[[ Source data, beginning ]]

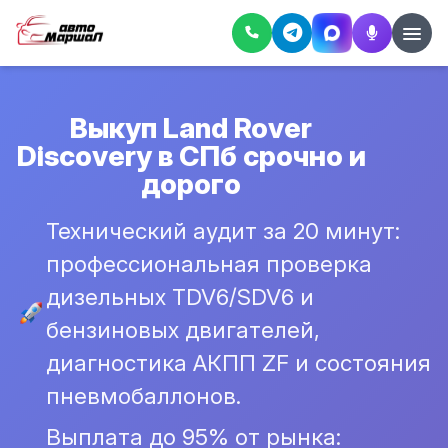
Выкуп Land Rover
Discovery в СПб срочно и
дорого
Технический аудит за 20 минут:
профессиональная проверка
дизельных TDV6/SDV6 и
бензиновых двигателей,
диагностика АКПП ZF и состояния
пневмобаллонов.
Выплата до 95% от рынка:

[[ Source data, end ]]

Repeat the records above exactly, leaving out the pictures.

§ Answer box:
Выкуп Land Rover
Discovery в СПб срочно и
дорого
Технический аудит за 20 минут:
профессиональная проверка
дизельных TDV6/SDV6 и
бензиновых двигателей,
диагностика АКПП ZF и состояния
пневмобаллонов.
Выплата до 95% от рынка:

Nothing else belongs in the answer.